Il cibo tra passato e futuro
A Gandino si cercano risposte

La Val Gandino ha mai avuto un’economia agricola? Potrebbe averla in futuro, nell’ottica di raggiungere la massima resilienza possibile e la minima dipendenza dai combustibili fossili?

Domande d’attualità che sabato 23 gennaio alle 15,30, nella sala conferenze della biblioteca civica di Gandino, troveranno possibili risposte nell’incontro «Val Gandino, come mangiavamo? Come mangeremo?» organizzato dal gruppo «Valgandino in Transizione».

«È un movimento culturale - spiegano le organizzatrici - nato sul pensiero dell’inglese Rob Hopkins, che punta a valorizzare la resilienza, cioè la capacità di un territorio di adattarsi a cambiamenti esterni anche traumatici (e di estrema attualità) come la dipendenza dal petrolio, il cambiamento climatico e la crisi economica. Vogliamo chiederci se anche la Val Gandino è una comunità resiliente, che rilocalizzi la produzione di cibo, beni e servizi. La società industrializzata ha un bassissimo livello di resilienza, conseguente alla dipendenza da catene di produzione e distribuzione che utlizzano enormi quantità di energia per spostare merci da un capo all’altro del mondo».

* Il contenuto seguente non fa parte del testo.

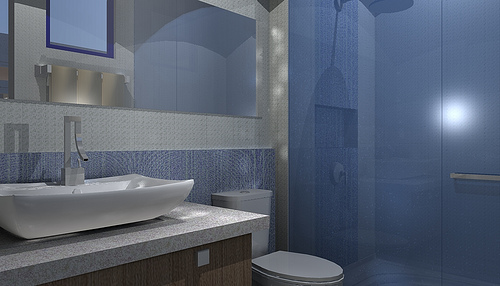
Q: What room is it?
A: It is a bathroom.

Il menu dell’incontro prevede un «primo» con Andrea Messa, dell’associazione Grani Asta del Serio, sul tema «Nutrirci dal pianeta... senza mangiarcelo tutto». Per «secondo» ci saranno assaggi di orticoltura biointensiva , seguiti dagli interventi del pubblico, secondo uno schema che vuole evitare le normali esposizioni frontali. Dettagli disponibili su www.lecinqueterredellavalgandino.it.